Saranno i tempi bui in corso, chissà, ma il moltiplicarsi di musica elettronica che declina il nero in cinquanta sfumature e oltre, e di un pubblico trasversale e molto extra-settoriale (metallari, gotici, rumoristi, orfani della industrial anni ’80) che pareva non aspettare altro, è ormai ben più che un’impressione. E giochiamo cinque euro su questi Violetshaped – ovvero Shapednoise (fondatore della Repitch) e il misterioso Violet Poison (un nome piuttosto noto in incognito, pare) – come prossima sensazione del genere. Lanciata da una acclamata coppia di EP lo scorso anno, da quello con remix di Kangding Ray, Vatican Shadows e Roly Porter soprattutto, e confermata da un album di debutto tetro e angosciante come pochi.

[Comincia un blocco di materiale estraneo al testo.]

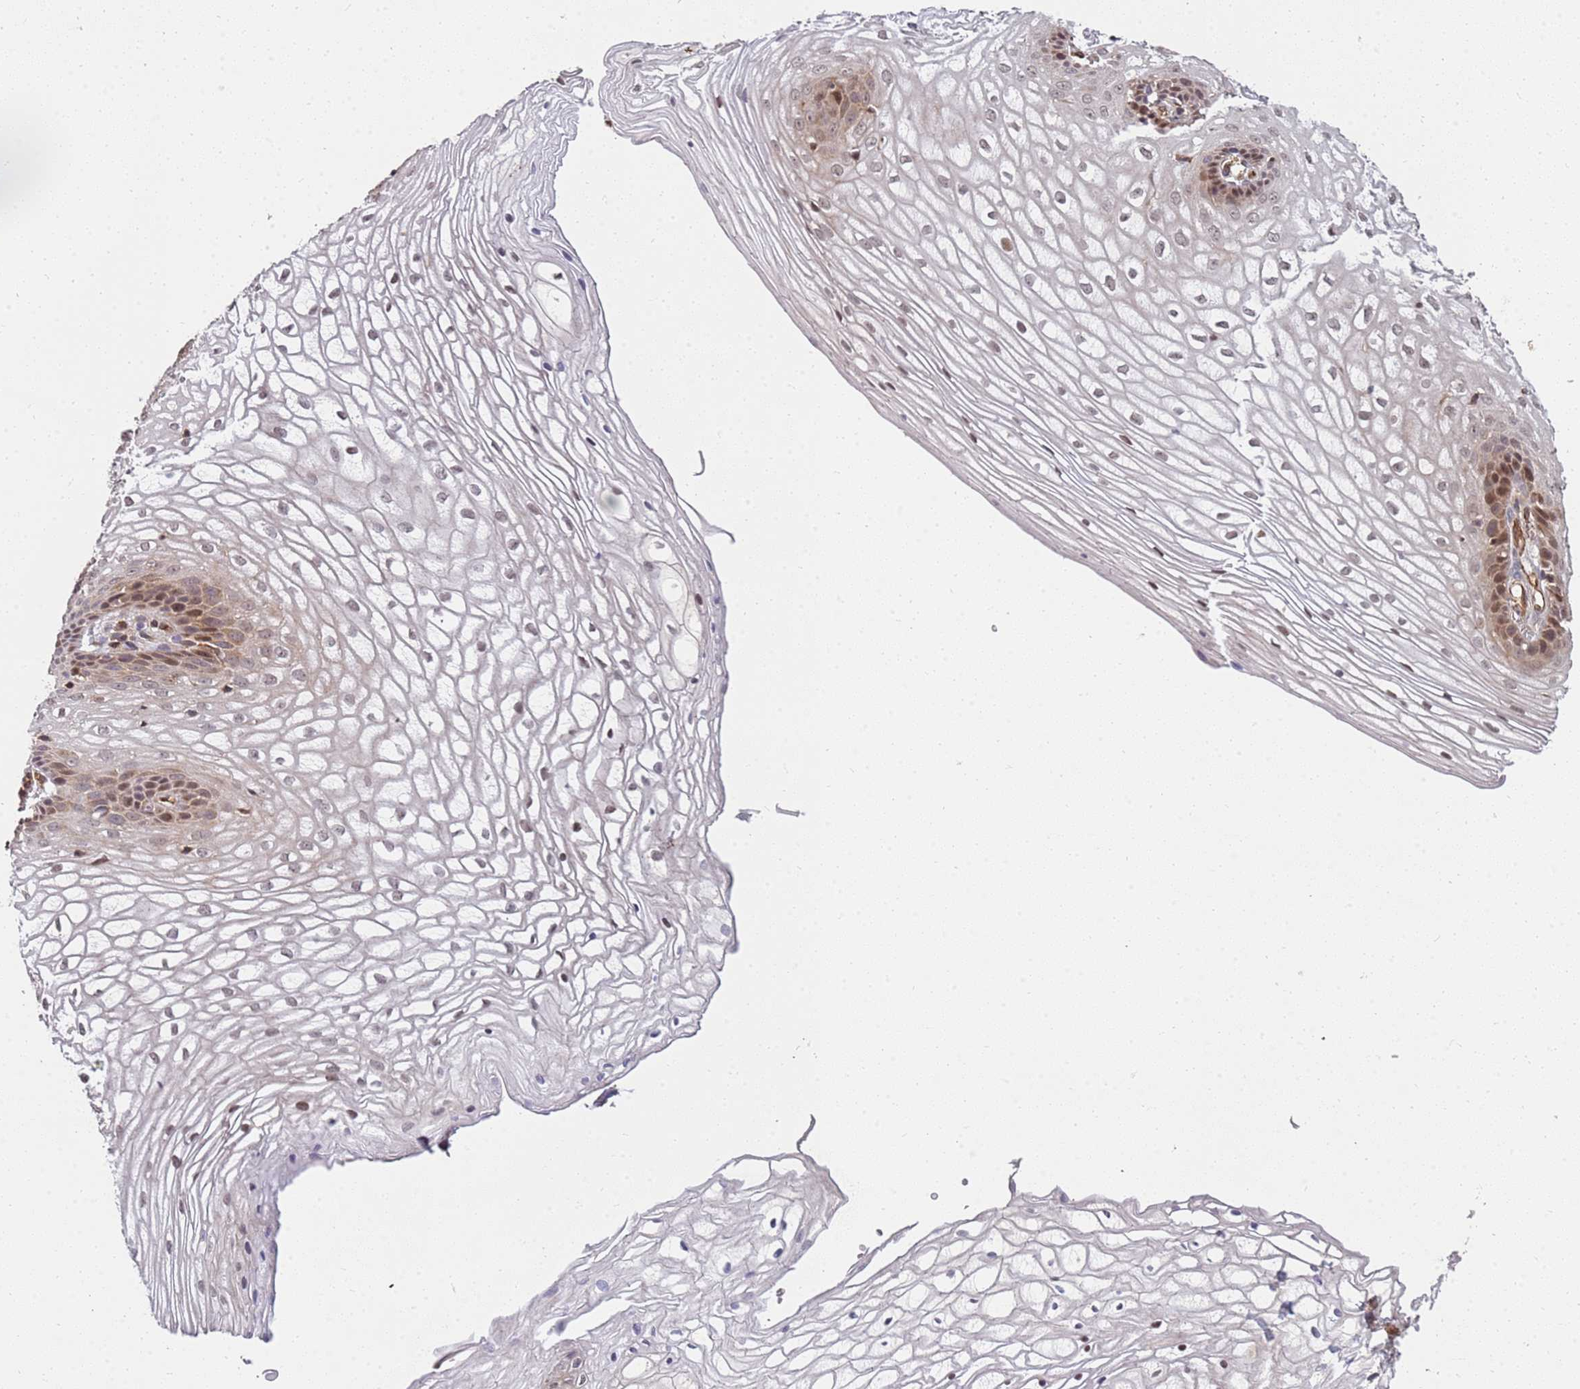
{"staining": {"intensity": "moderate", "quantity": "<25%", "location": "nuclear"}, "tissue": "vagina", "cell_type": "Squamous epithelial cells", "image_type": "normal", "snomed": [{"axis": "morphology", "description": "Normal tissue, NOS"}, {"axis": "topography", "description": "Vagina"}], "caption": "A high-resolution histopathology image shows IHC staining of benign vagina, which reveals moderate nuclear expression in about <25% of squamous epithelial cells. The staining is performed using DAB (3,3'-diaminobenzidine) brown chromogen to label protein expression. The nuclei are counter-stained blue using hematoxylin.", "gene": "ST18", "patient": {"sex": "female", "age": 34}}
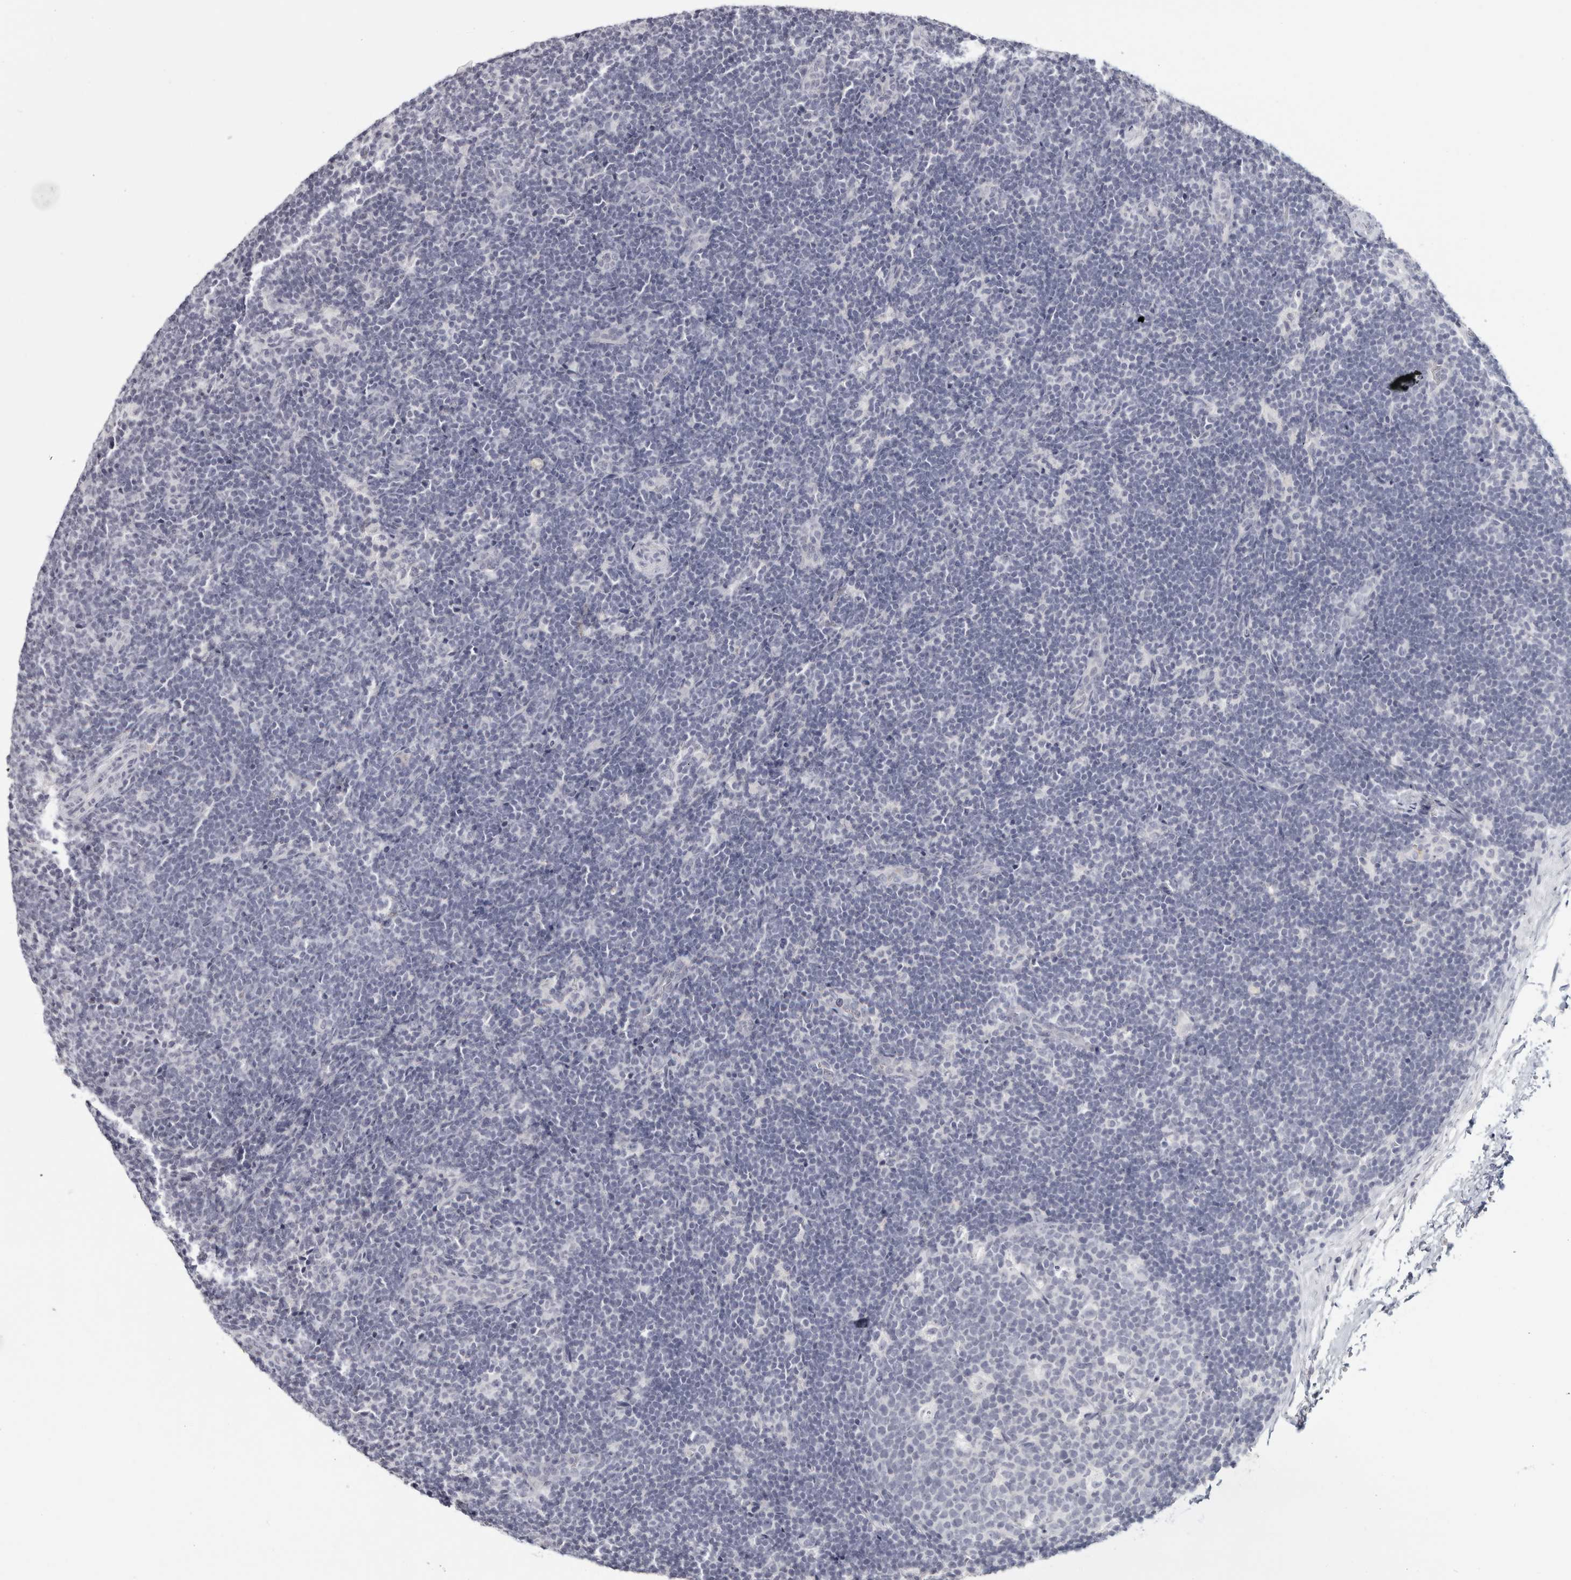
{"staining": {"intensity": "negative", "quantity": "none", "location": "none"}, "tissue": "lymph node", "cell_type": "Germinal center cells", "image_type": "normal", "snomed": [{"axis": "morphology", "description": "Normal tissue, NOS"}, {"axis": "topography", "description": "Lymph node"}], "caption": "Immunohistochemistry photomicrograph of benign lymph node: lymph node stained with DAB displays no significant protein staining in germinal center cells.", "gene": "RPH3AL", "patient": {"sex": "female", "age": 22}}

Fra le sequenze carpenteriane incrostate su droni taglienti di “State Of Temporary Neuronal Eeffervescence”, che parte come se si stessero scaldando i motori, e le ventate gelide della conclusiva “Anesthesia”, titolo perfetto per il senso di estati drogata che emana, non c’è un attimo di tregua. L’andatura apparentemente più convenzionale di cose ballabili come “Delusory Parasitosis” e “The Lord Won’t Forget”, la prima sostenuta da un basso insistente e percorsa da frustate metalliche, la seconda in evoluzione continua per otto minuti, fra schegge che vanno e vengono e una molto sotterranea corrente funk, come un rave di robot arrugginiti. O un sabba, meglio. E ancora: la pressione subacquea di “Out Of Any Symmetry”, dub nel tempo e nel senso, sibilare da lavori in corso e suono a brandelli; la cassa incalzante di “CX310” e “Down Regulation” su muri di satura distorsione e rumori inquietanti; i bassi profondissimi, i tom a cascata e le arie da messa nera di “Spectral Nightdrive”.
Laddove alcuni colleghi puntano in direzione di un estremo approfondimento dub(step), i due scelgono un altrettanto estremo approccio techno, insomma, o la via verso l’isolazionismo. Con risultati in confronto ai quali l’ultimo Function sembra Bob Sinclar, o giù di lì. Otto tracce e trentanove minuti di duro impatto industriale, distorsione e macabro furore, in cui cui aleggia lontana l’influenza dichiarata delle colonne sonore horror italiane anni ’60 e ’70, sommersa da sferzate ambient-noise e ritmi brutali, loop di circuiti malati e brutalità primordiale. Bisogna averne voglia.